WHAT IS REQUIRED:
From the listing below, extract every line in which the word "still" appears.

DATASET EXTRACT:
┄┄┄┄┄┄┄┄┄┄┄┄┄┄┄┄┄┄┄┄
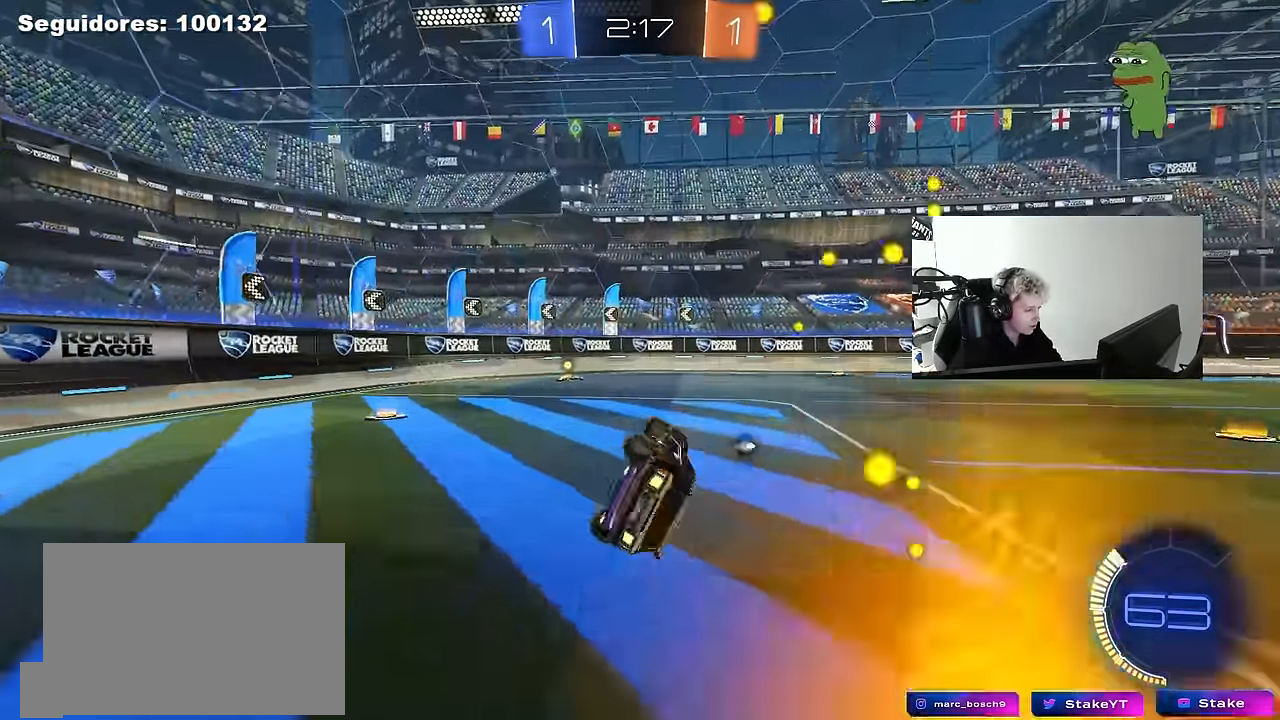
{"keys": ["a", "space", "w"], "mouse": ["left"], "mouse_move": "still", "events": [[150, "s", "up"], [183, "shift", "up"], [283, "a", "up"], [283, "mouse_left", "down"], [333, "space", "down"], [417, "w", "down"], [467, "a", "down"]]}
┄┄┄┄┄┄┄┄┄┄┄┄┄┄┄┄┄┄┄┄
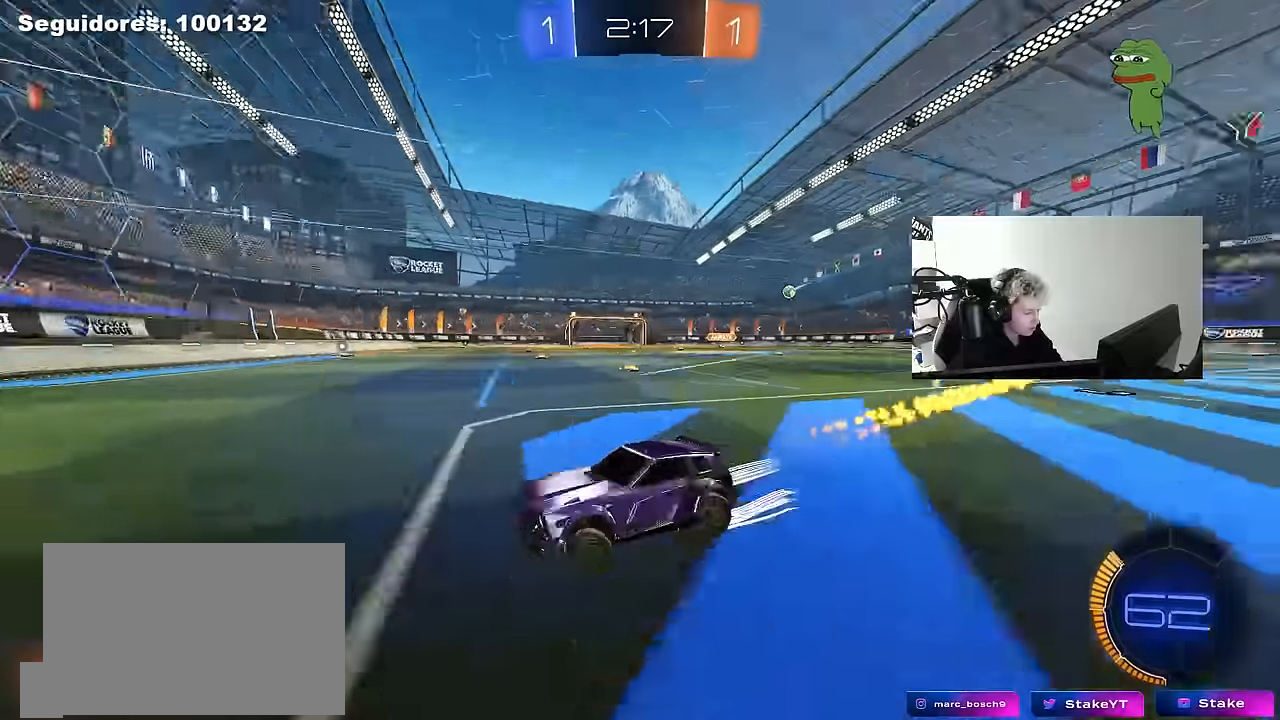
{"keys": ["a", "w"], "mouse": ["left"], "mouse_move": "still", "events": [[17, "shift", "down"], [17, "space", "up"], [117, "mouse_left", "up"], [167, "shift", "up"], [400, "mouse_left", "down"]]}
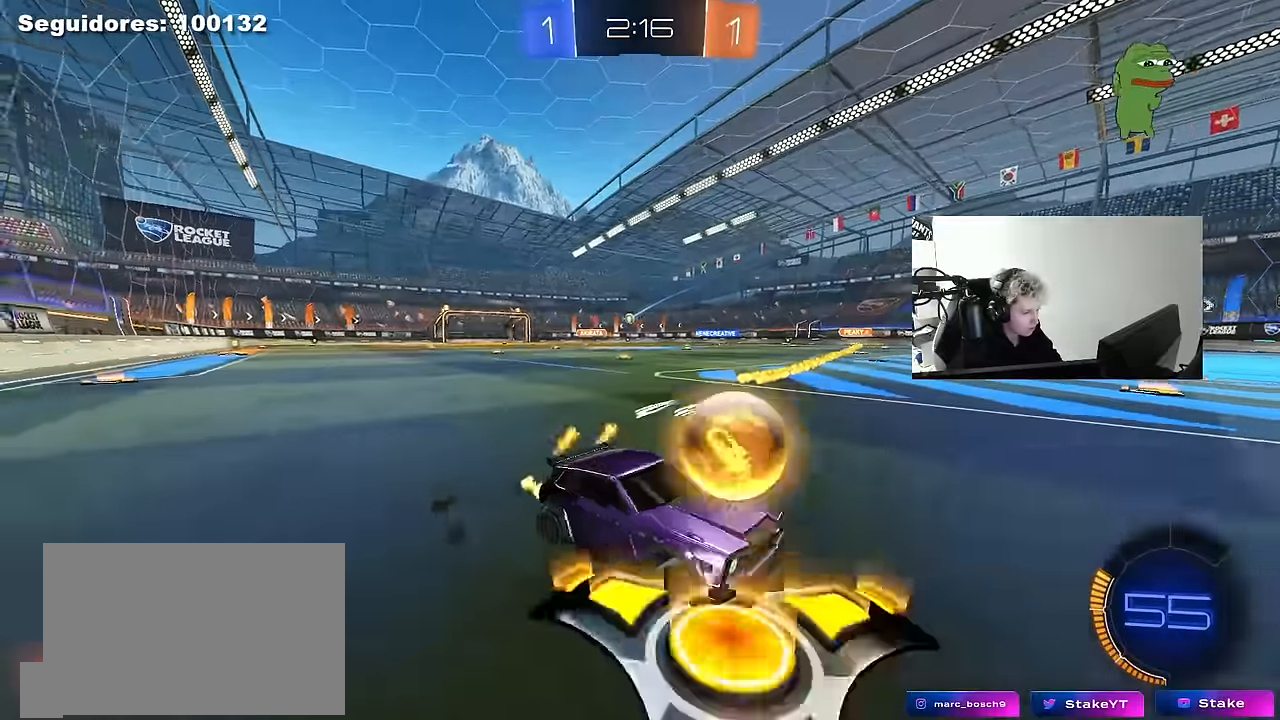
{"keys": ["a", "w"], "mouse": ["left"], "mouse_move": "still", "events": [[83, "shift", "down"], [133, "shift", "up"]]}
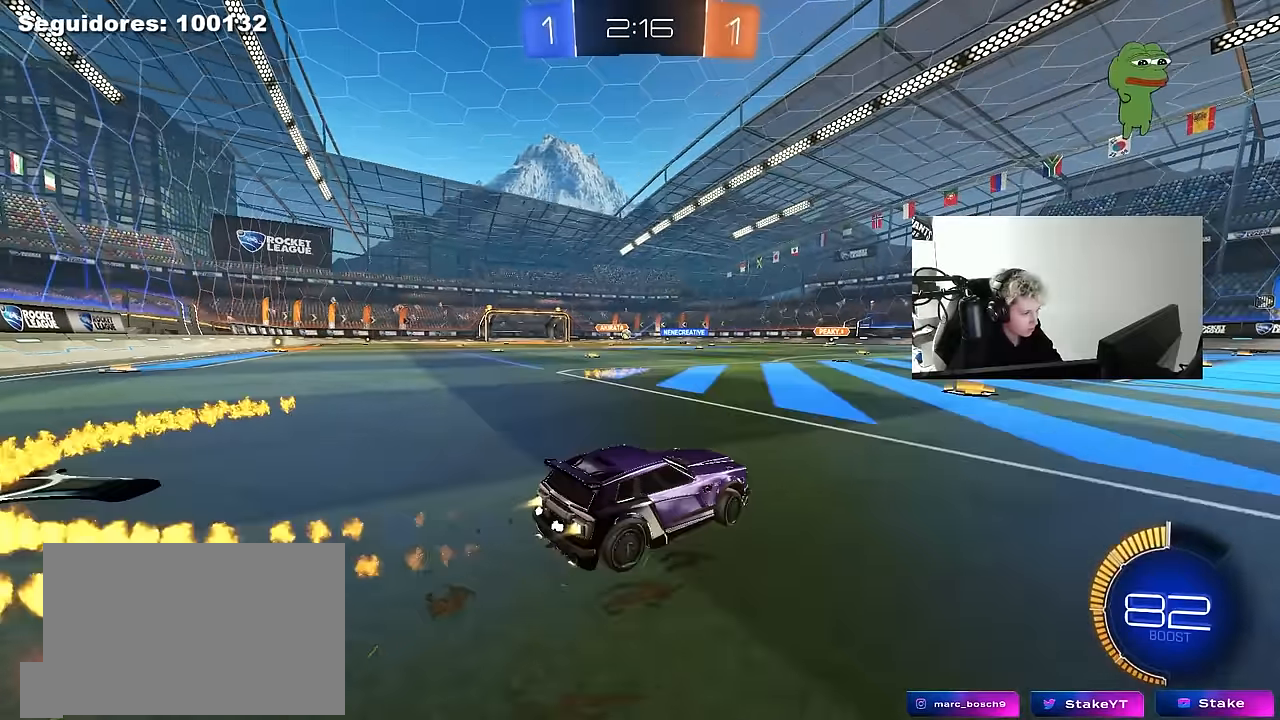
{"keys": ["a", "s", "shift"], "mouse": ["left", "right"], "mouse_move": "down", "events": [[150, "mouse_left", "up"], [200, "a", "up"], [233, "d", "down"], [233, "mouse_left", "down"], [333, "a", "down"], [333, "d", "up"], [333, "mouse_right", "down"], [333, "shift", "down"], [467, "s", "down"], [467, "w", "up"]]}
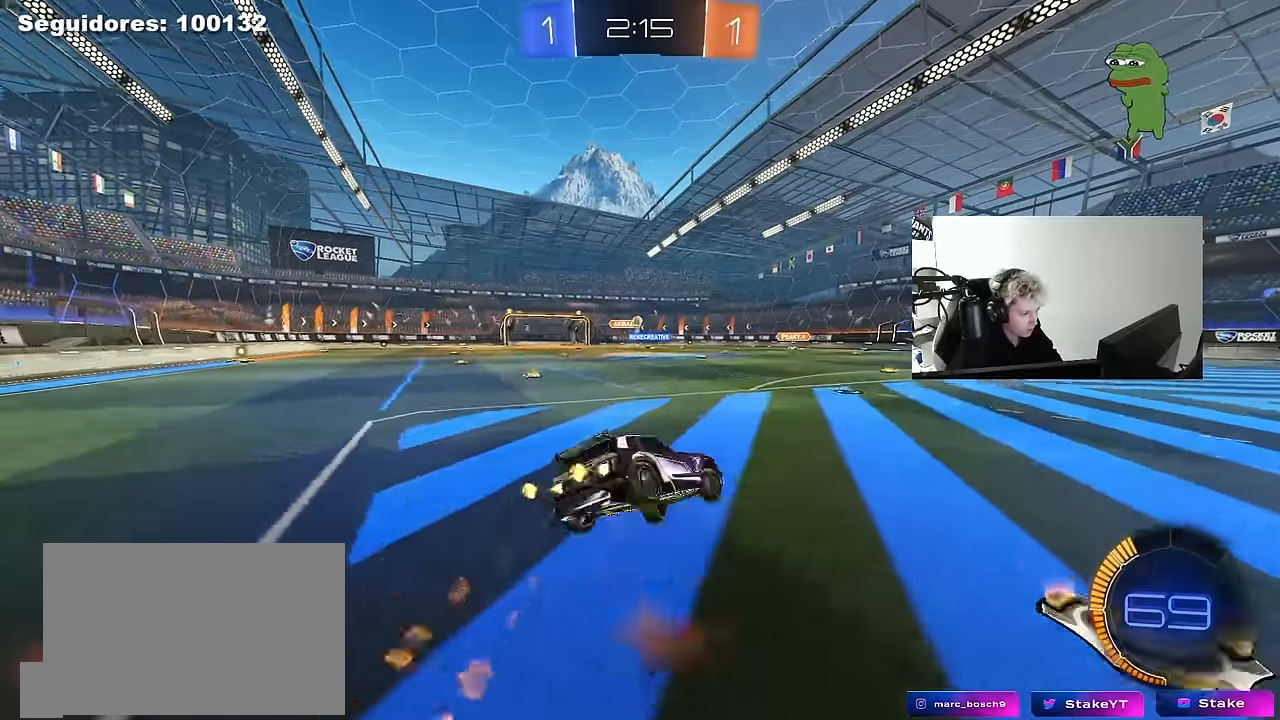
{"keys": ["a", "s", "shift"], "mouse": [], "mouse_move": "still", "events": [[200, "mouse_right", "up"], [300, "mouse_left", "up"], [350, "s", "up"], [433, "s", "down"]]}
┄┄┄┄┄┄┄┄┄┄┄┄┄┄┄┄┄┄┄┄
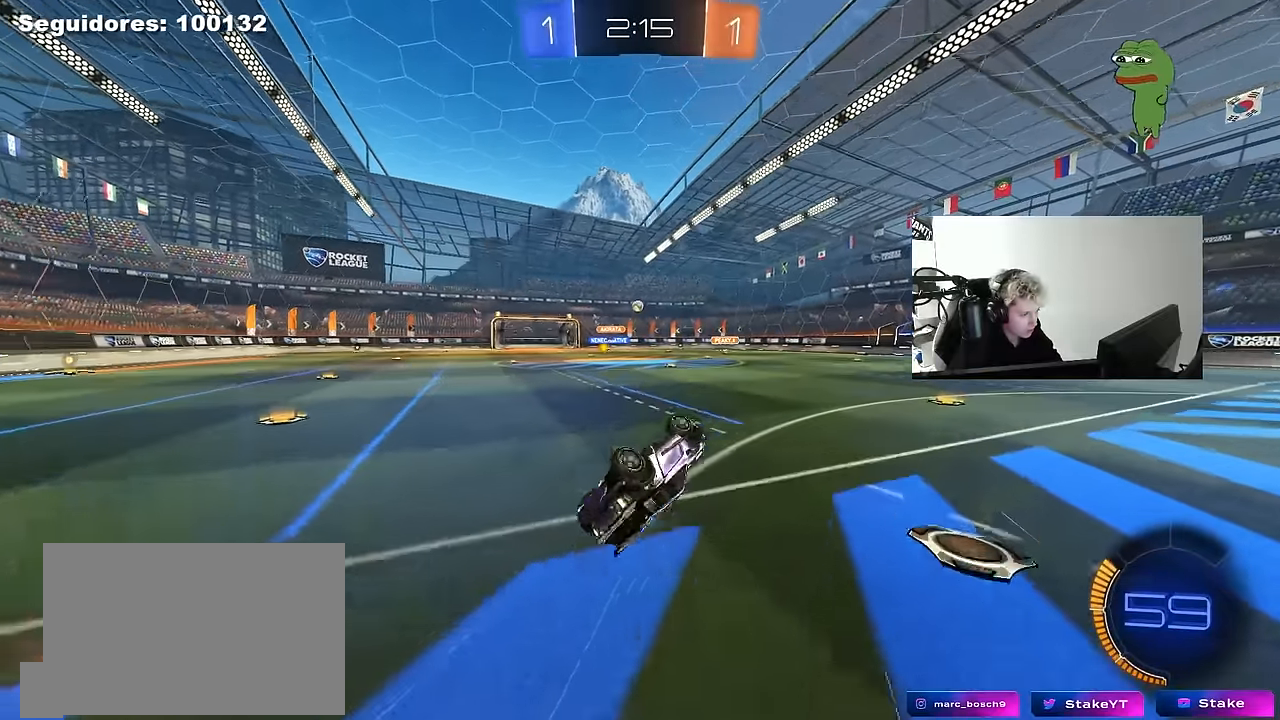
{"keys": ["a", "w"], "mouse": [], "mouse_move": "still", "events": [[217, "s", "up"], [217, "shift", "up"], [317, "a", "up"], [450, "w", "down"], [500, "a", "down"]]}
┄┄┄┄┄┄┄┄┄┄┄┄┄┄┄┄┄┄┄┄
TASK OUTPUT:
{"keys": ["a", "space", "w"], "mouse": ["left"], "mouse_move": "still", "events": [[150, "s", "up"], [183, "shift", "up"], [283, "a", "up"], [283, "mouse_left", "down"], [333, "space", "down"], [417, "w", "down"], [467, "a", "down"]]}
{"keys": ["a", "w"], "mouse": ["left"], "mouse_move": "still", "events": [[17, "shift", "down"], [17, "space", "up"], [117, "mouse_left", "up"], [167, "shift", "up"], [400, "mouse_left", "down"]]}
{"keys": ["a", "w"], "mouse": ["left"], "mouse_move": "still", "events": [[83, "shift", "down"], [133, "shift", "up"]]}
{"keys": ["a", "s", "shift"], "mouse": [], "mouse_move": "still", "events": [[200, "mouse_right", "up"], [300, "mouse_left", "up"], [350, "s", "up"], [433, "s", "down"]]}
{"keys": ["a", "w"], "mouse": [], "mouse_move": "still", "events": [[217, "s", "up"], [217, "shift", "up"], [317, "a", "up"], [450, "w", "down"], [500, "a", "down"]]}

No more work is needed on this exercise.